Work order. Pick out the lines below with "down" and list them.

Data records.
· · · · ·

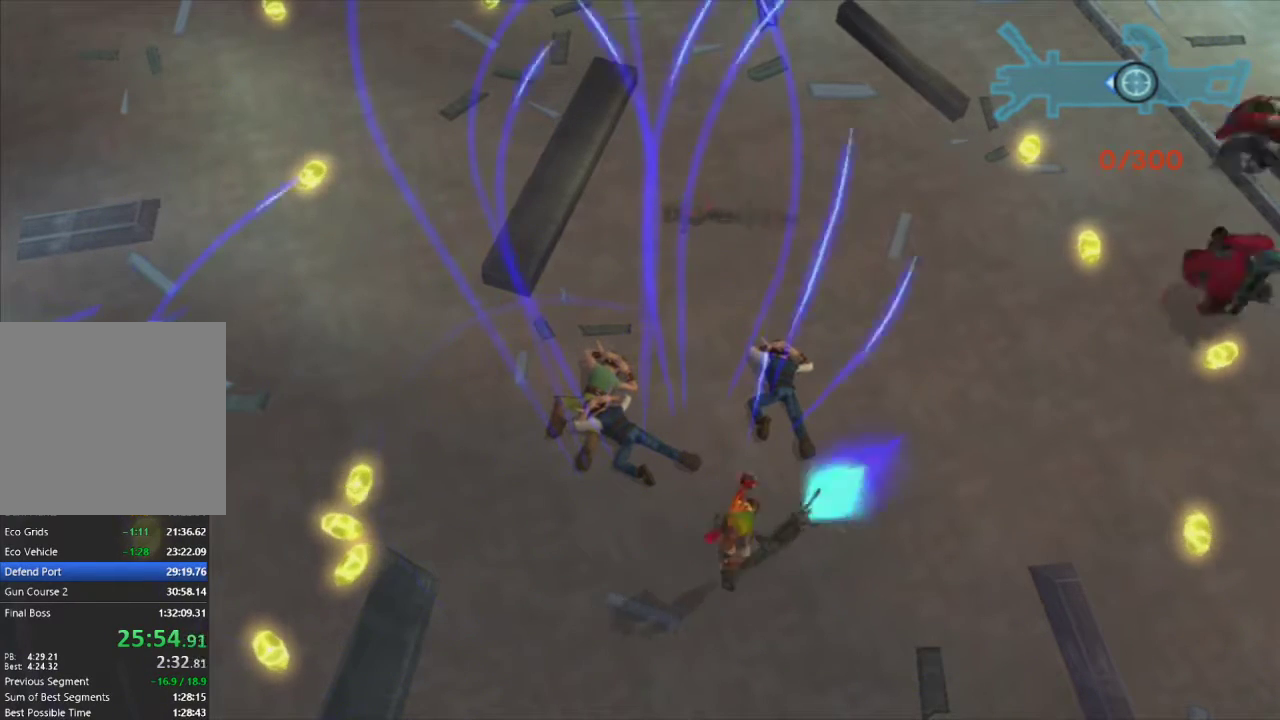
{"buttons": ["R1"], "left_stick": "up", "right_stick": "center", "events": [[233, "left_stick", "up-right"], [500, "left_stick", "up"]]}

· · · · ·

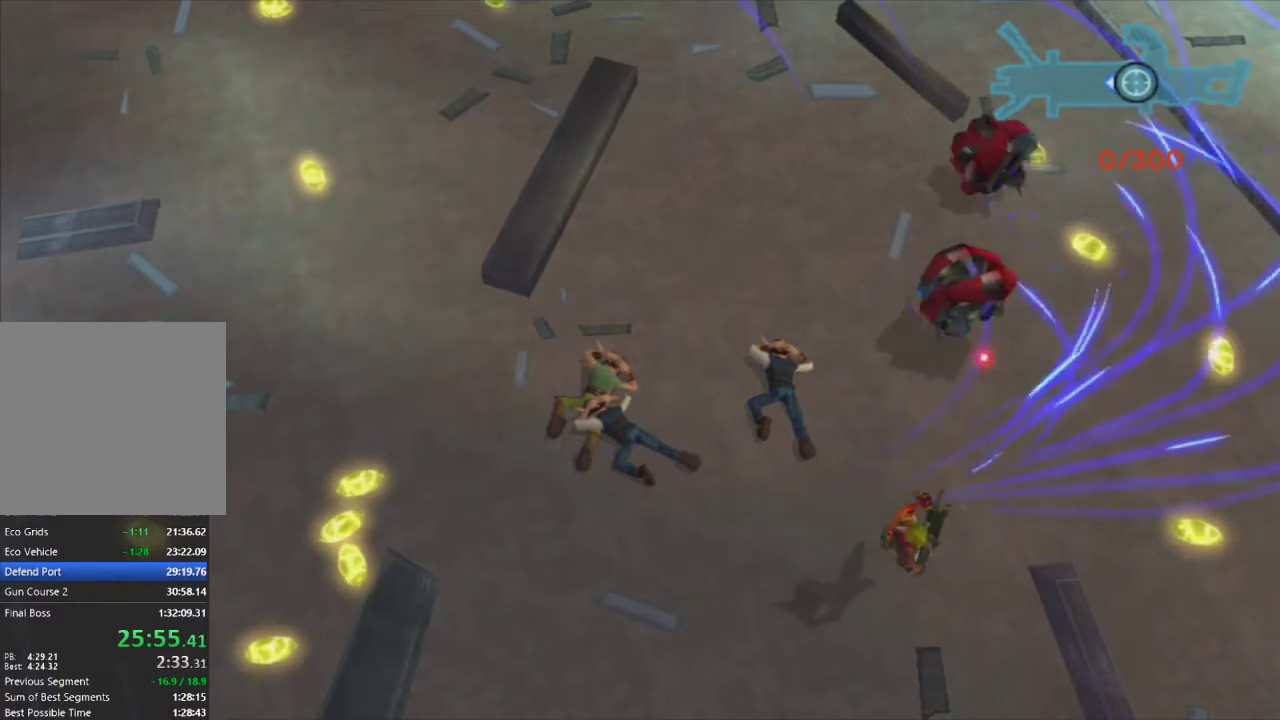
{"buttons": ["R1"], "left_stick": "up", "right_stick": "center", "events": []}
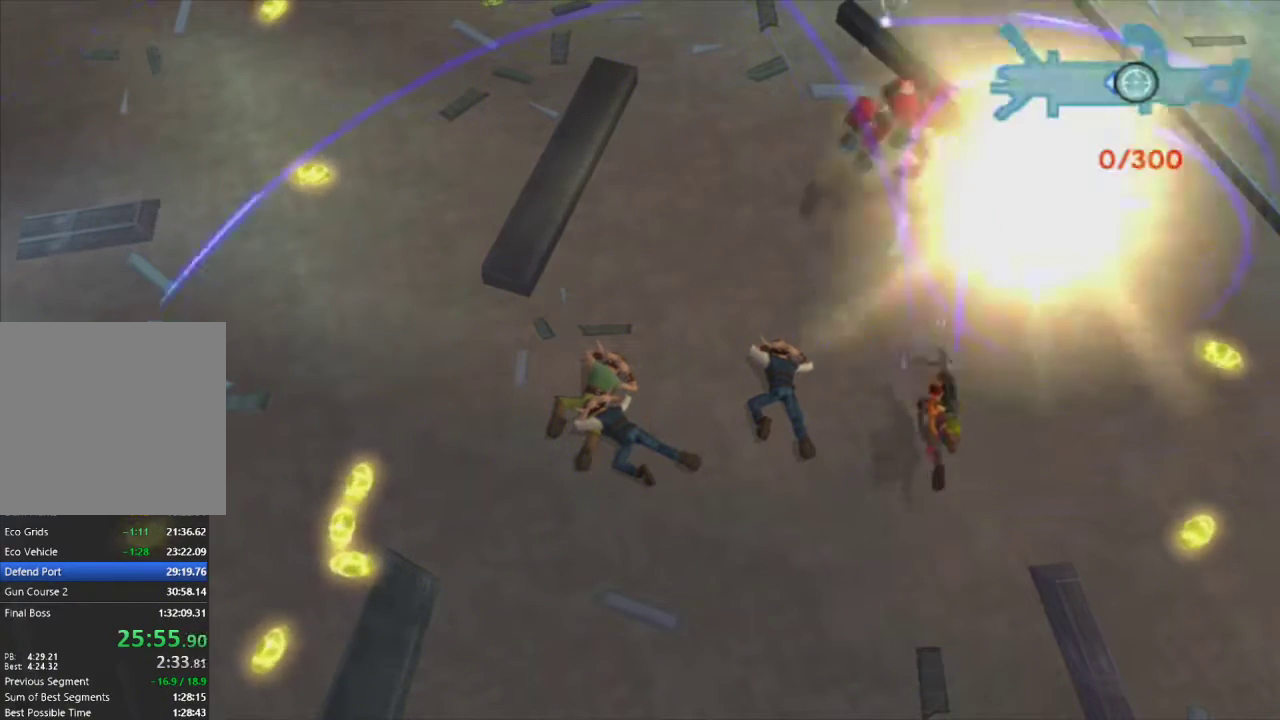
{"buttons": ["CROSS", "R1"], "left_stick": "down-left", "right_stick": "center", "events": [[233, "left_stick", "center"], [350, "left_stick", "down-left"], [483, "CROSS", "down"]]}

· · · · ·

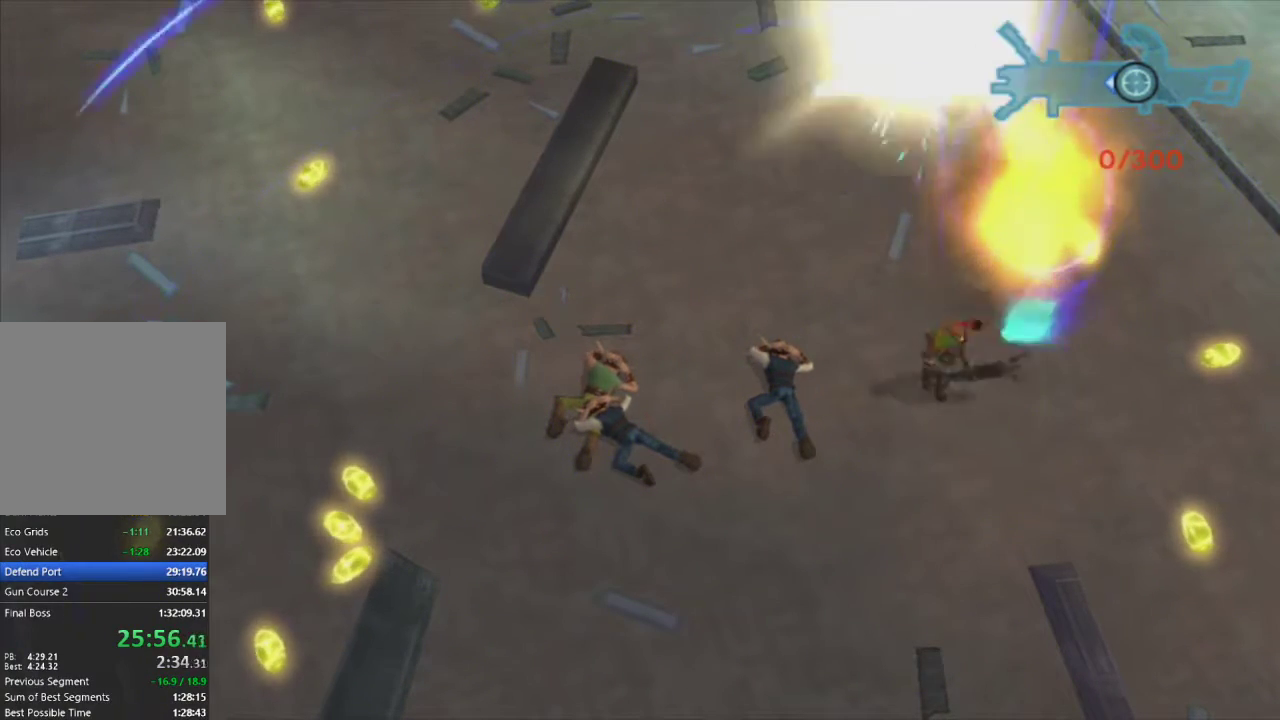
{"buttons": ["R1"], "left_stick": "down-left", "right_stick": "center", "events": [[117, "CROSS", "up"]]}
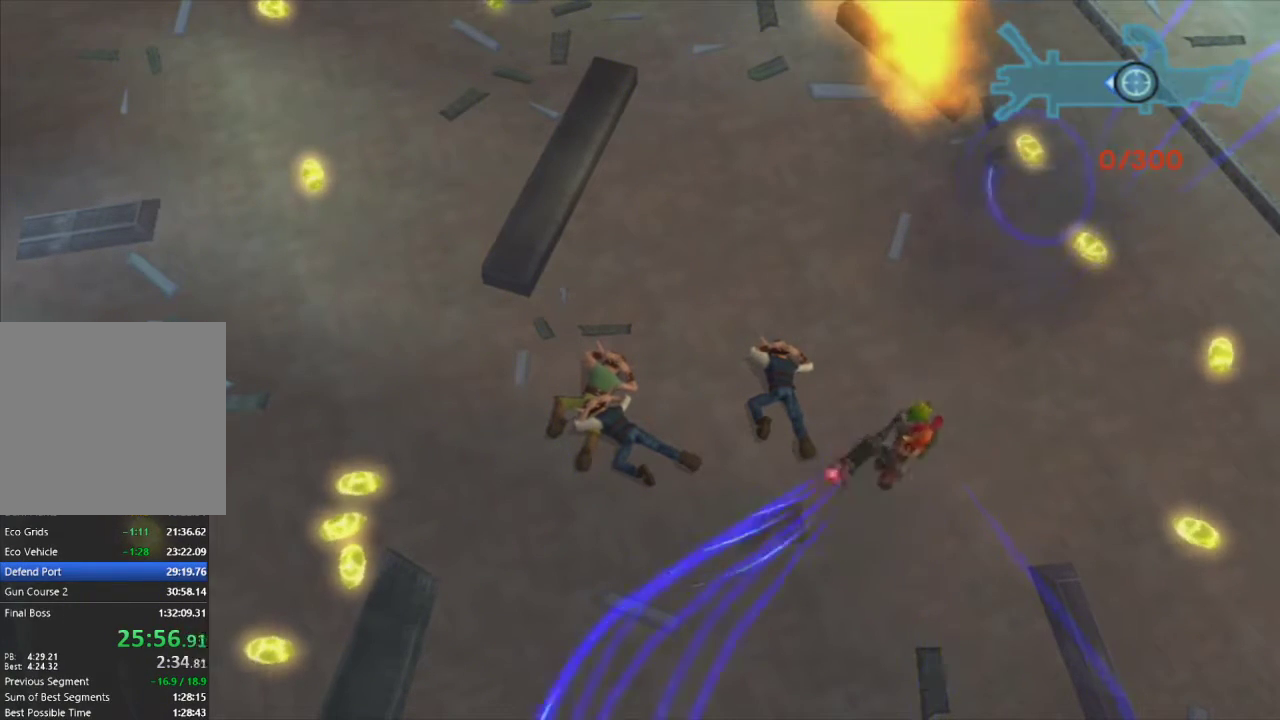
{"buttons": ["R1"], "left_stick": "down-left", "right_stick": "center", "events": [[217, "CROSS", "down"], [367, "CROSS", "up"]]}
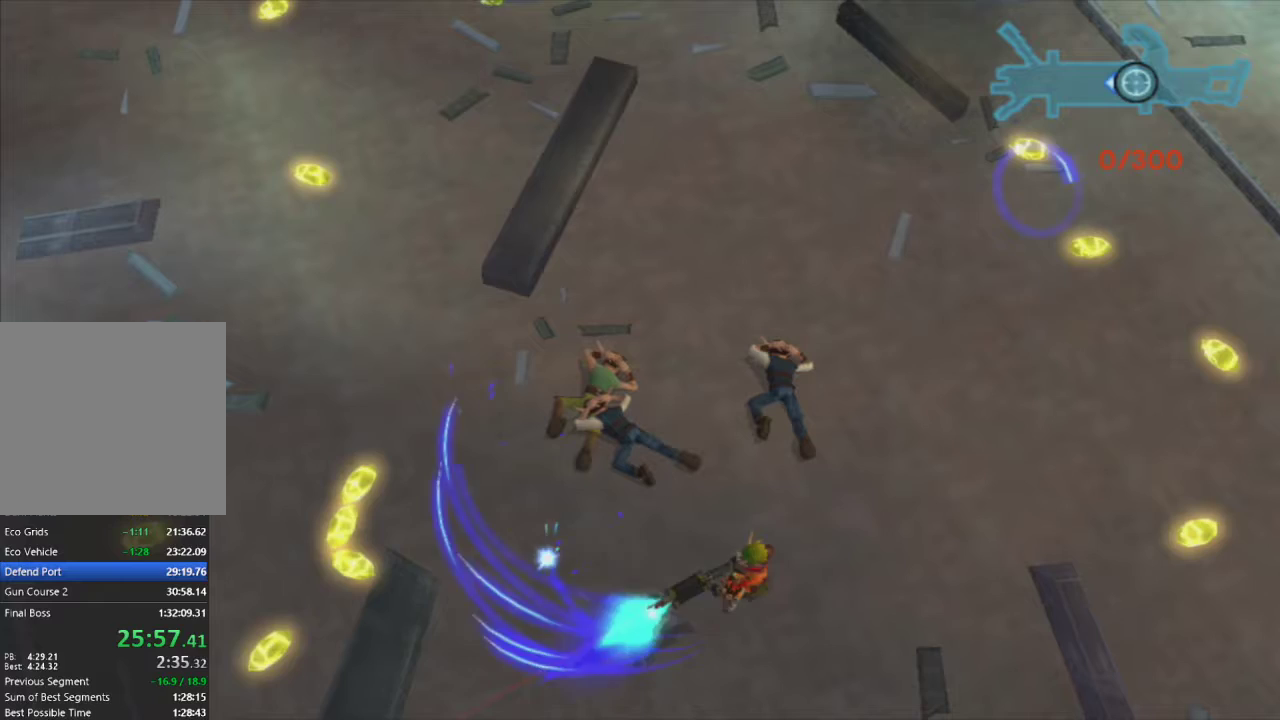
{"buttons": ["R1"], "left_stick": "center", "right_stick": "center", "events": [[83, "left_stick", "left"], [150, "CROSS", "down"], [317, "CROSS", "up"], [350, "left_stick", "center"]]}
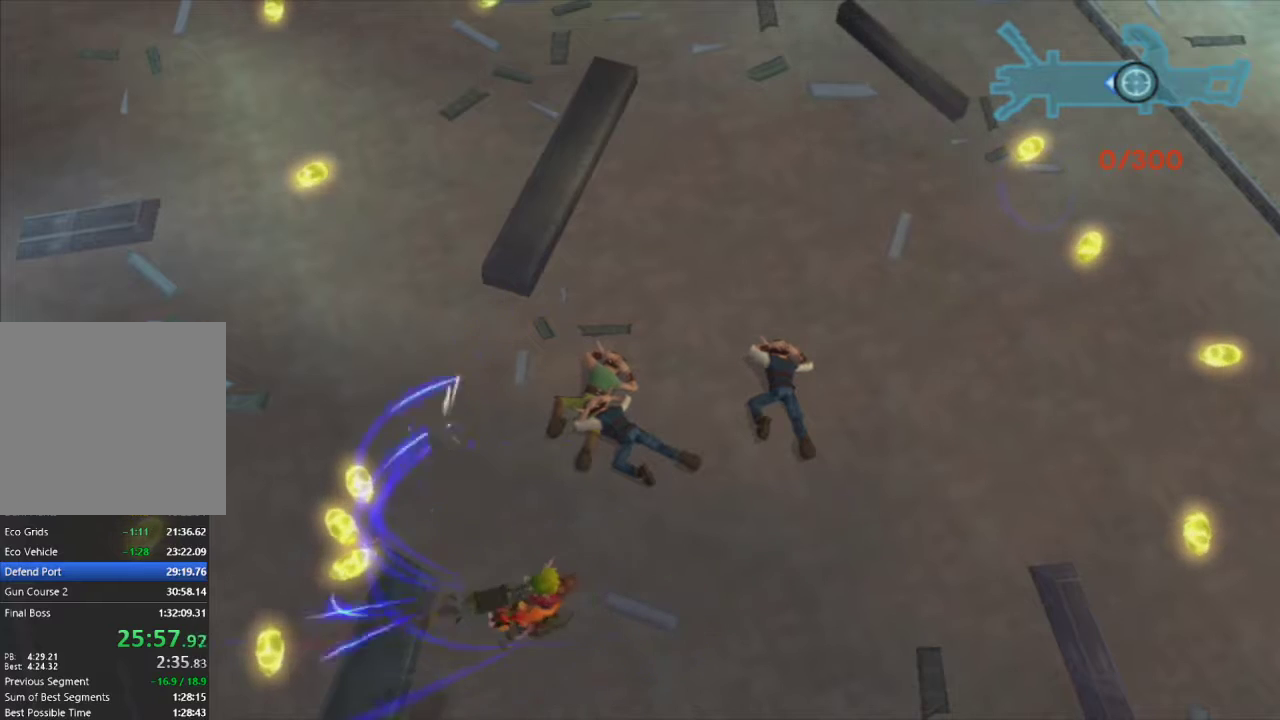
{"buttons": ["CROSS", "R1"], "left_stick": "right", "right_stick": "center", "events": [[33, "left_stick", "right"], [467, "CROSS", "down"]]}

· · · · ·

Finished task.
{"buttons": ["CROSS", "R1"], "left_stick": "down-left", "right_stick": "center", "events": [[233, "left_stick", "center"], [350, "left_stick", "down-left"], [483, "CROSS", "down"]]}
{"buttons": ["R1"], "left_stick": "down-left", "right_stick": "center", "events": [[117, "CROSS", "up"]]}
{"buttons": ["R1"], "left_stick": "down-left", "right_stick": "center", "events": [[217, "CROSS", "down"], [367, "CROSS", "up"]]}
{"buttons": ["R1"], "left_stick": "center", "right_stick": "center", "events": [[83, "left_stick", "left"], [150, "CROSS", "down"], [317, "CROSS", "up"], [350, "left_stick", "center"]]}
{"buttons": ["CROSS", "R1"], "left_stick": "right", "right_stick": "center", "events": [[33, "left_stick", "right"], [467, "CROSS", "down"]]}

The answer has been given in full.